Preacher’s Sketchbook: Second Sunday in Ordinary Time
January 13, 2012
Each week, a Dominican member of the Provincial Preaching Advisory board prepares this Preacher’s Sketchbook in anticipation of the upcoming Sunday Mass. The idea of the Preacher’s Sketchbook is to take quotations from the authority of the Church–the Pope, the Fathers of the Church, documents of the Councils, the saints–that can help spark ideas for the Sunday homily. Just as an artist’s sketchbook preserves ideas for later elaboration, so we hope the Preacher’s Sketchbook will provide some ideas for homiletical elaboration.
Catechism of the Catholic Church, #2578
“In expectation of that day, the believer’s body and soul already participate in the dignity of belonging to Christ. This dignity entails the demand that he should treat with respect his own body, but also the body of every other person, especially the suffering: ‘The body [is meant] for the Lord, and the Lord for the body. and God raised the Lord and will also raise us up by his power. Do you not know that your bodies are members of Christ? …. You are not your own; …. So glorify God in your body.’”
Catechism of the Catholic Church, #878
“Finally, it belongs to the sacramental nature of ecclesial ministry that it have a personal character. Although Christ’s ministers act in communion with one another, they also always act in a personal way. Each one is called personally: ‘You, follow me’ in order to be a personal witness within the common mission, to bear personal responsibility before him who gives the mission, acting ‘in his person’ and for other persons: ‘I baptize you in the name of the Father and of the Son and of the Holy Spirit…’; ‘I absolve you…’”
Bl. Charles de Foucauld
“How good you are, my Lord Jesus, to be willing to be called the Lamb of God, which means that like a lamb you are a victim, and as meek as a lamb…and that you belong to God, so that whatever you do, you do for God! Following your example, we too are victims, O beloved Jesus; we are victims on account of your love, holocausts that burn in your honor through mortification and prayer, pouring ourselves out in absolute renunciation of self for you alone, utterly forgetting ourselves and dedicating every moment to trying to please you as much as possible. …O Jesus, your first word to your disciples is: ‘Come and see,’ that is to say ‘follow and observe’ which means ‘copy and contemplate’… Your last word is ‘Follow me’ … How tender and sweet and beneficial and loving is this word! ‘Follow me’…, that is ‘imitate me!’ … What can be sweeter to hear for one who loves? What more salutary, from the moment that imitation is thus intimately joined to love?”

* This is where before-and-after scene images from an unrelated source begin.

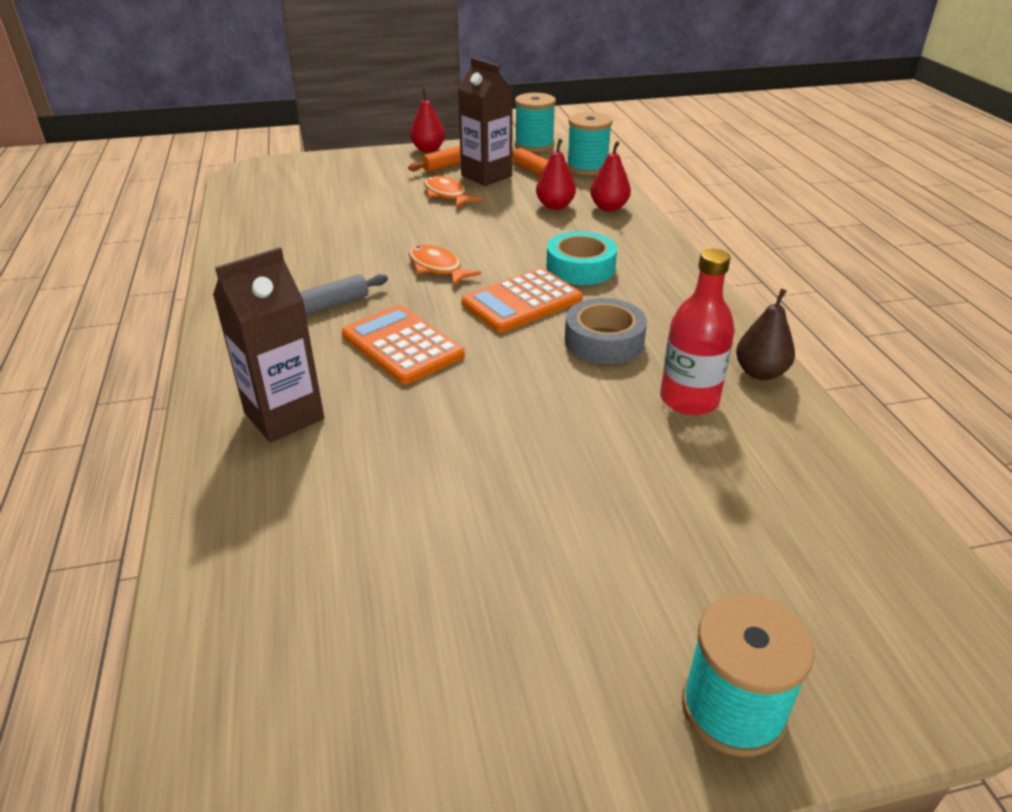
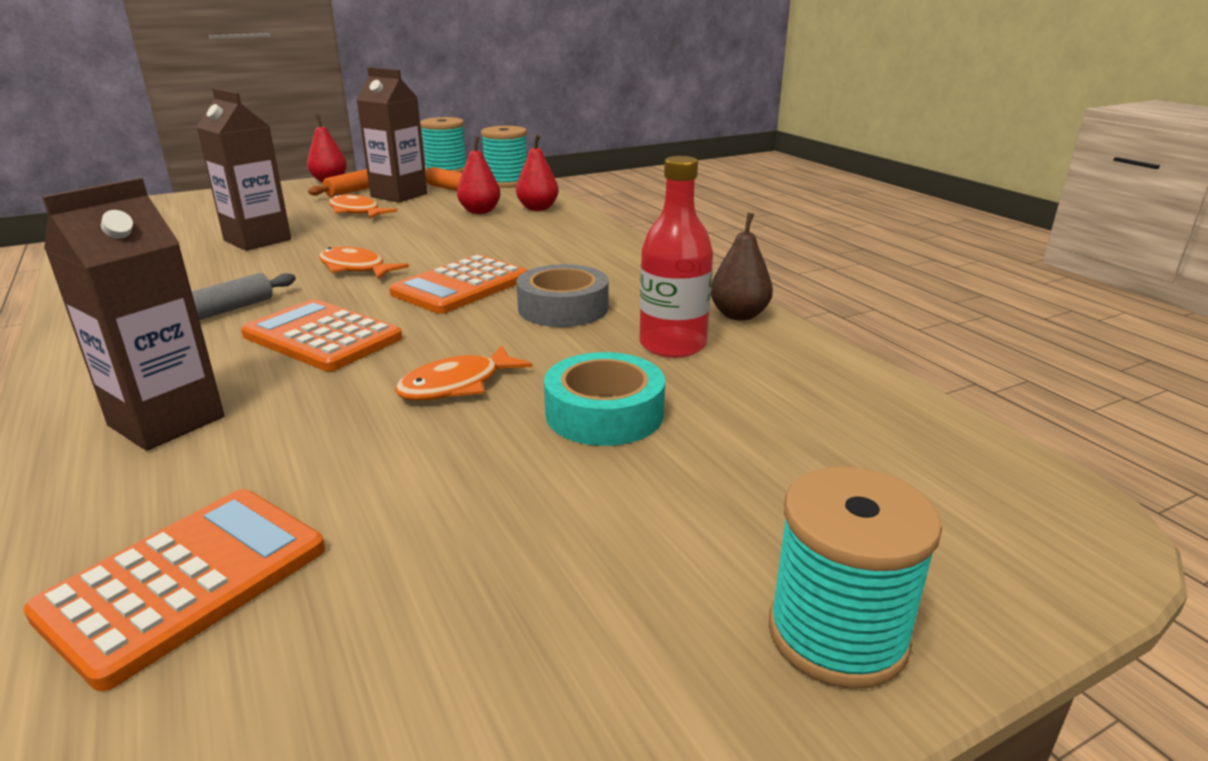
camera: 15 degrees left, 10 degrees down
turquoise tape [546,231,617,285] -> turquoise tape moved to [544,352,665,446]
none -> orange calculator [23,489,325,691]
none -> brown carton [196,88,291,251]
none -> orange fish [395,345,533,400]

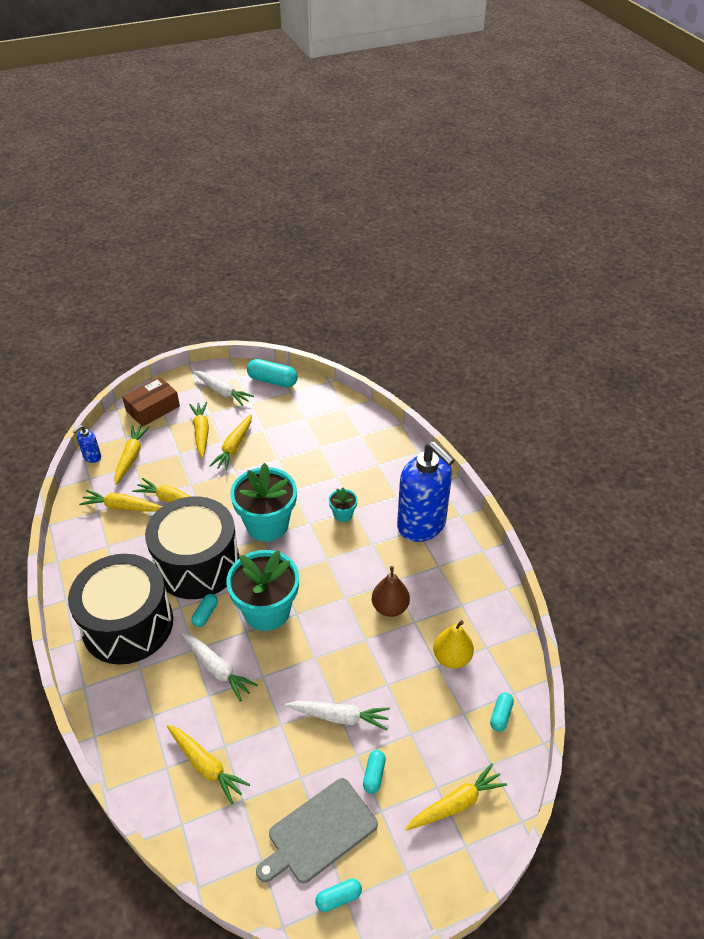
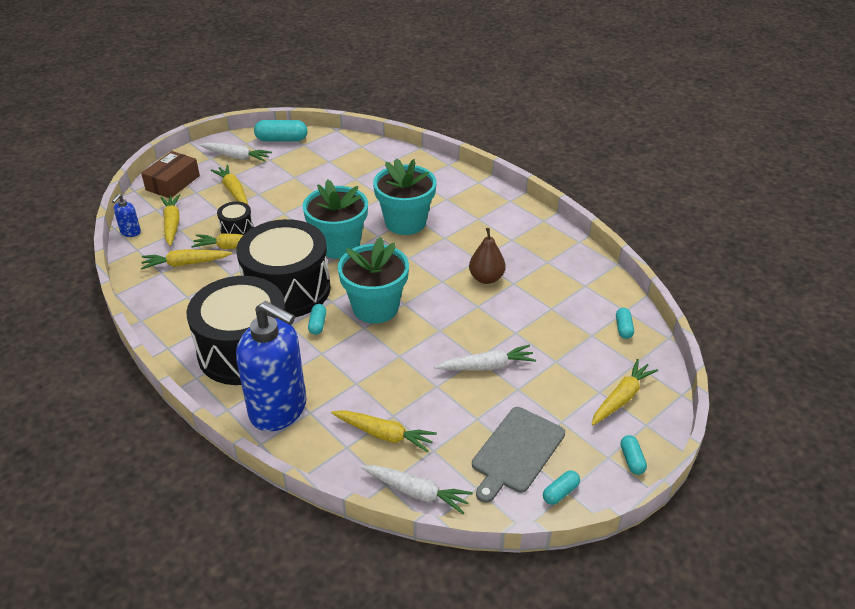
camera: 20 degrees left, 5 degrees down
white carrot [182,633,258,702] -> white carrot moved to [361,465,473,514]
yellow carrot [209,414,252,471] -> none
turquoise flower pot [329,488,358,522] -> turquoise flower pot [373,158,437,235], size x2.21
turquoise capsule [363,750,386,794] -> turquoise capsule moved to [621,435,647,475]
blue soap dispenser [397,441,455,542] -> blue soap dispenser moved to [236,301,306,432]
yellow pear [433,620,474,669] -> none
none -> black drum [217,202,254,235]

Saint Thomas Aquinas, Commentary on the Gospel of John, 292
In the mystical sense, he says, Come and see, because the dwelling of God, whether of glory or grace, cannot be known except by experience: for it cannot be explained in words: ‘I will give him a white stone upon which is written a new name, which no one knows but he who receives it’ (Rev 2:17). And so he says, Come and see: Come, by believing and working; and see, by experiencing and understanding.